No quiero pasar por alto el deliberado insulto con que tratas de oponer mis opiniones a mis creencias más profundas. A diferencia de otros, yo procuro que ambas guarden coherencia. Yo no soy un cristiano a media pensión, sino a jornada completa. Yo no tengo mi fe para salvarla de los problemas del mundo, sino para alimentar con ella mi condición de hombre libre y las obligaciones morales a las que tal condición me ha sentenciado.

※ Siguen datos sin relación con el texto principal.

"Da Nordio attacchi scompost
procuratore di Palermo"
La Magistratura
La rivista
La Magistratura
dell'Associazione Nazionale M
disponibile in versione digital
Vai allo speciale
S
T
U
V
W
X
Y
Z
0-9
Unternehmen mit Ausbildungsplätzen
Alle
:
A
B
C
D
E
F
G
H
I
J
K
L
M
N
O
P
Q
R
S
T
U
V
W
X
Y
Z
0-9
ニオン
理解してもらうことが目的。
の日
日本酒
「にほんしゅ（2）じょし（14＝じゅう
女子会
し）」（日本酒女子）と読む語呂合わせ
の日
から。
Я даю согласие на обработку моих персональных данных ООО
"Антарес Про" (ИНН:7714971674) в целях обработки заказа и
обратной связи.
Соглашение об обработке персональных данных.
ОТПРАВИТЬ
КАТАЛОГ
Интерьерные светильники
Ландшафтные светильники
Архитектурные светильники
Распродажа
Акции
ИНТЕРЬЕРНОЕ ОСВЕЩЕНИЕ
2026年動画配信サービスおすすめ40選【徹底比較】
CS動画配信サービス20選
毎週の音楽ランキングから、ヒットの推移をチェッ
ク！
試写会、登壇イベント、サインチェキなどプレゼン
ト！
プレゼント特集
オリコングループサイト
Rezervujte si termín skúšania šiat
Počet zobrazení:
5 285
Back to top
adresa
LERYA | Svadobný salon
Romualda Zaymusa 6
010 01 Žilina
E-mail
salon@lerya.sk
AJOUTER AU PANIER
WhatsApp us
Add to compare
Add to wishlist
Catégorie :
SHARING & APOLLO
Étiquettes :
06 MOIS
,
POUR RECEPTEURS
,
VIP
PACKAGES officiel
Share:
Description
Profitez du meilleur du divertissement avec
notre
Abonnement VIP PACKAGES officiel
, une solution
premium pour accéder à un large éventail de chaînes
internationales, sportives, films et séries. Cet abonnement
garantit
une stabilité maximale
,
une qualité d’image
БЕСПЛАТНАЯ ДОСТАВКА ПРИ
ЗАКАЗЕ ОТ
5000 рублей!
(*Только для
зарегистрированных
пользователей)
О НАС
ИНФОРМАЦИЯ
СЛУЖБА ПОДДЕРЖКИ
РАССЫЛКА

Porque lo que hemos vivido, y aún vivimos en España, no ha sido un conflicto ideológico o un enfrentamiento armado entre compatriotas que pudiera exigir la reparación necesaria de una reconciliación. Estamos ante el puro y simple crimen organizado, bajo el cielo protector de una ideología nacionalista. No es mi condena y mis calificativos los que atentan contra la convivencia, sino esa búsqueda continua de atenuantes que acaban por convertir el crimen en una mera equivocación.
Por otro lado, no sé a qué reconciliación puedes referirte, cuando en ningún lugar civilizado se le ha ocurrido a nadie, con noción de la responsabilidad y sentido del ridículo, convocar a una obscena confraternización entre los terroristas y sus víctimas. No voy a discutir tu derecho a conmoverte ante encuentros de este tipo, pero permitirás que a mí también llegue a entristecerme el ultraje que se suma entonces al sacrificio de los muertos.
Porque, si algunos familiares llegaran a aceptarlo, nada les autorizaría a ellos, y mucho menos a ti, a adueñarse de la profunda, permanente e irrenunciable dignidad de esa dolorosa herencia.